Bagnulo said he and Watson had left a high camp just below the ridgeline leading to the summit about 11 p.m. Wednesday, May 10. Bagnulo led the way, breaking trail through deep snow under a nearly full moon until dawn. By then he was so played out that Watson took over trail-breaking duties.
By 7:30 on the 11th they had reached the summit. Skies were a clear blue, the wind was minimal, but it was cold.
“I had a small thermometer on my pack,” Bagnulo said. “It was bottomed out at minus 40 degrees Fahrenheit.”

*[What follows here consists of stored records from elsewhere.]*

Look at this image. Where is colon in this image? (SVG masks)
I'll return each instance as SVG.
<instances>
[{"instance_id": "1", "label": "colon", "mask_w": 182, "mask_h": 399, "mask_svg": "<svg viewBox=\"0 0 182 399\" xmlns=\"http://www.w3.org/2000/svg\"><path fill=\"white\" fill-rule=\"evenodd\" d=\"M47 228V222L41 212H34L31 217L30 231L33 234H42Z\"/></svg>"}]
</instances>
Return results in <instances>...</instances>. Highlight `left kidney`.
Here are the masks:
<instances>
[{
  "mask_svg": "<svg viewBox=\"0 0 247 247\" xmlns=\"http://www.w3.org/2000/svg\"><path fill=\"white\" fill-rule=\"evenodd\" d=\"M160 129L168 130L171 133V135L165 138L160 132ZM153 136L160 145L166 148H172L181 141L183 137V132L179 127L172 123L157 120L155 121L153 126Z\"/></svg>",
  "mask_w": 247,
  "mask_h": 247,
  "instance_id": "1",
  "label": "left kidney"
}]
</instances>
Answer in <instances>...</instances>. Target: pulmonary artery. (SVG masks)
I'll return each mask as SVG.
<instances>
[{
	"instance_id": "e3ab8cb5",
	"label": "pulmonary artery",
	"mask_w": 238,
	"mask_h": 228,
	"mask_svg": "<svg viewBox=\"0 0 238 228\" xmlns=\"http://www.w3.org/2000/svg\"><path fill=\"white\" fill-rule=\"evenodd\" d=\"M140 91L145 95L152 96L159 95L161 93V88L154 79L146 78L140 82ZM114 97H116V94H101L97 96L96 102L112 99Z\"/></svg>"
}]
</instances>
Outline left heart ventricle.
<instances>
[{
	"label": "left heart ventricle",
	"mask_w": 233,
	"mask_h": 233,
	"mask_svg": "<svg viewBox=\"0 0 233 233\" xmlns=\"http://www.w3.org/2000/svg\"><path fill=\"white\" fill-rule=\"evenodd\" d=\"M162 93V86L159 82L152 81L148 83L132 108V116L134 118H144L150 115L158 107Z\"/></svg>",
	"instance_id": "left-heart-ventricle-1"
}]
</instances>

Another mountaineer, a man from Romania that Bagnulo knows only as George, was with them.
Bagnulo said he and Yeo had planned to leave the advanced base camp on the North Face of Everest on May 7 or 8 to make their summit attempt. Then Watson, who had climbed Everest previously and only recently gave up plans to make an ascent on a yet-to-be-climbed route called the Fantasy Ridge, said if they’d delay by a couple of days he’d join them. Seeing safety in numbers, Yeo and Bagnulo quickly agreed.
As it turned out, with Yeo forced to turn around, Bagnulo was able to continue on with Watson’s company.
Apart from the trouble with the piton on the second “Step,” the climb was incident-free.
Next up …
The same can’t be said of the trip home. Bagnulo’s flight was delayed for 11 hours in Delhi, India, contributing to the sense of sleep deprivation he was feeling Wednesday.
The mountaineer says he plans on putting together a slide show of photos taken on the Everest expedition, and may offer some lectures as well.
A nutrition expert, he said he’ll also make his high mountain diet available by e-mail to anyone who wants to follow it.
And next up for the man who’s put Everest under his belt: Well, he and Watson have discussed possibly climbing the world’s No. 2 peak, 28,251-foot-high K2 in Pakistan.
Or, Bagnulo says there’s always the “Seven Summits.” That’s the highest mountain on each of the seven continents. He’s already got Everest in Asia, Denali in Alaska and 22,840-foot-high Aconcagua in Argentina on his done those list.
And, he notes, Joanna could join him on a climb Kilimanjaro in Tanzania, one of those still on the to-do list.